Recap: Summer 2024

Summer is already coming to an end! A lot of new students are moving in to my dorm, and I start to feel the cheerful new semester vibe all over the campus! Here, I briefly reflect on how my summer went.

Travel: This summer, I traveled to Bay area, Paris, and Vienna, some of which were for attending conferences. Visiting Paris again in 6 years was very refreshing; Eiffel Tower was decorated with the Olympic rings; This year is also a 150-year anniversary of Impressionism, and Paris was the very place where the first-ever impressionist exhibition opened 150 years ago. I feel very lucky to visit Paris in this historic year. Vienna is a hometown of many famous musicians, including Beethoven, Mozart, and Johann Strauss. Mozart orchestra and the International Piano competition winners’ concert were fantastic. They inspired me to resume practicing piano, after a very long hiatus.

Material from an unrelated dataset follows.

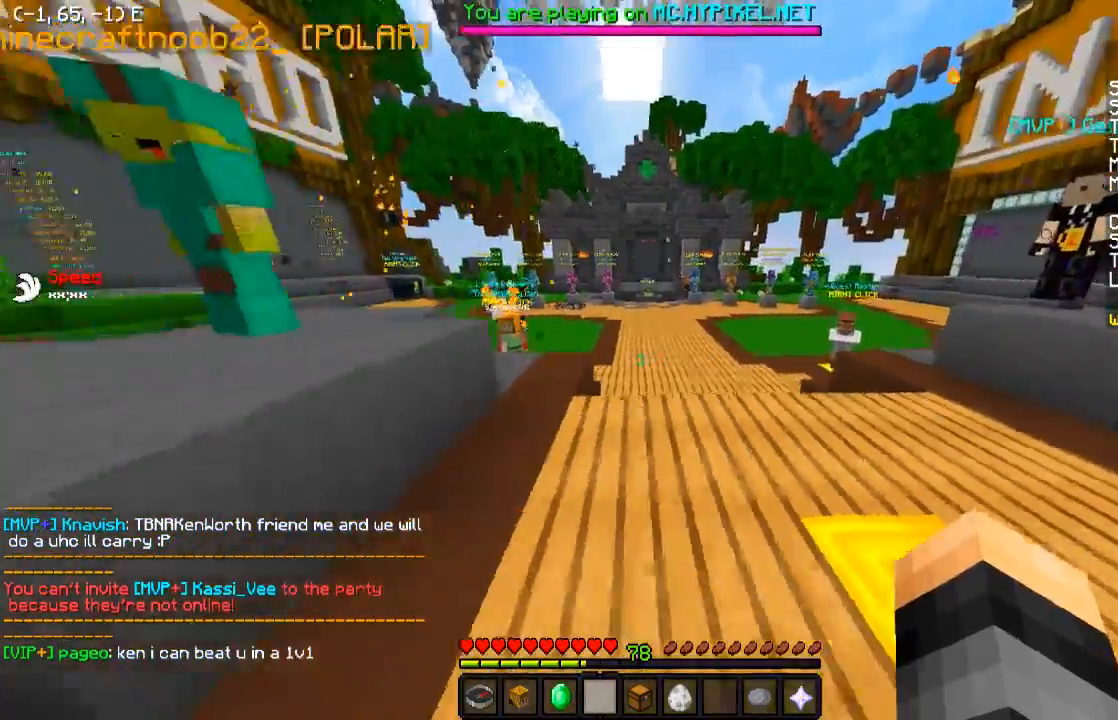
{"keys": [], "events": [[83, "s", "up"], [233, "a", "up"]]}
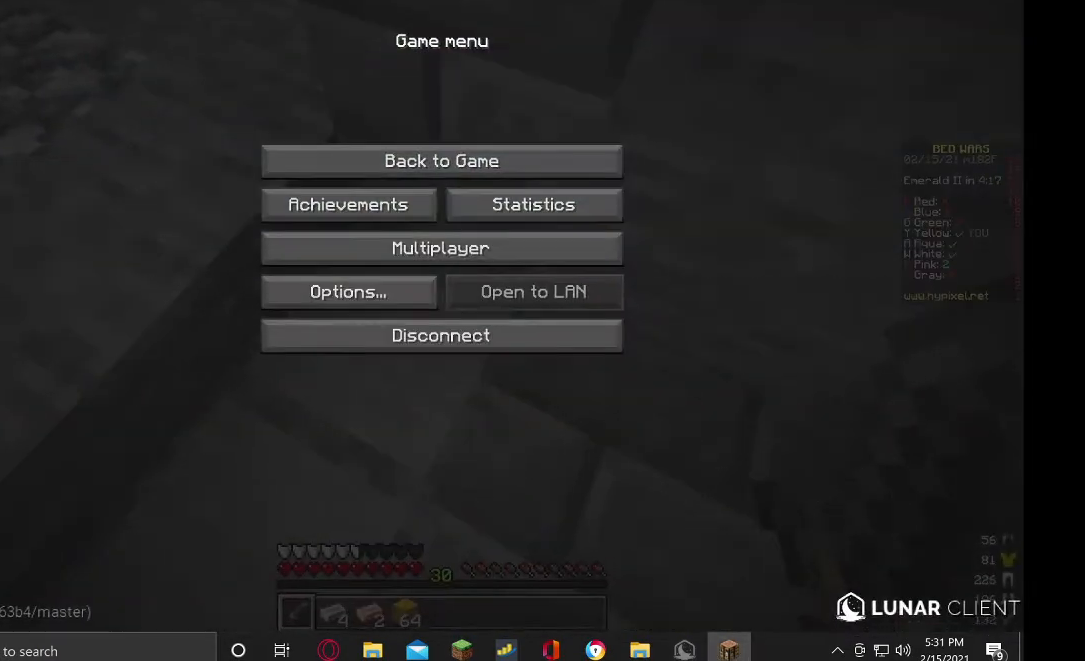
Gameplay with keyboard and mouse; each line is a JSON object with the keys and mouse buttons held at the frame after it. "events" lists presses ("down") and releases ("up") of "a", "d", "s", "w", "mouse_left" and "mouse_right" between this image and that frame as [ms after this image, input, new state], when the widget could be followed in between. "mouse_left", "mouse_right" = the "left", "right" buttons of the "mouse" list. No other keys are recorded. Fast repeated clicks can show as one long hold. Mouse movement is not recorded.
{"keys": ["d", "s"], "mouse": [], "events": [[267, "s", "down"], [333, "mouse_left", "down"], [400, "mouse_right", "down"], [433, "mouse_left", "up"], [467, "d", "down"], [467, "mouse_right", "up"]]}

Research: I’m continuing research on mechanistic interpretability, an effort to understand LLMs (Large Language Models) better, and to ensure their safety. I learned a lot from the conferences I attended over the summer; This summer, Meta released a 405-billion parameter open-source LLM, and it went viral within the community. I believe this will further accelerate the research progress in the field. Regarding how we should approach interpretability research, I would like to cite Sam Marks’ talk from this year’s New England Mechanistic Interpretability workshop: Interpretability research should aim having practical consequences beyond just better understanding the model, e.g., providing guarantees of safety or improving model’s performance via better understanding of LLM’s reasoning process.

Miscellaneous: I took MIT sailing lessons, and went out to sailing a few times! I hope to pass the provisional rating test soon, so that I can take out fancier boats for sailing. I also got a chance to try indoor bouldering and top rope climbing for the first time. It was quite challenging, but also very exciting — I want to become better!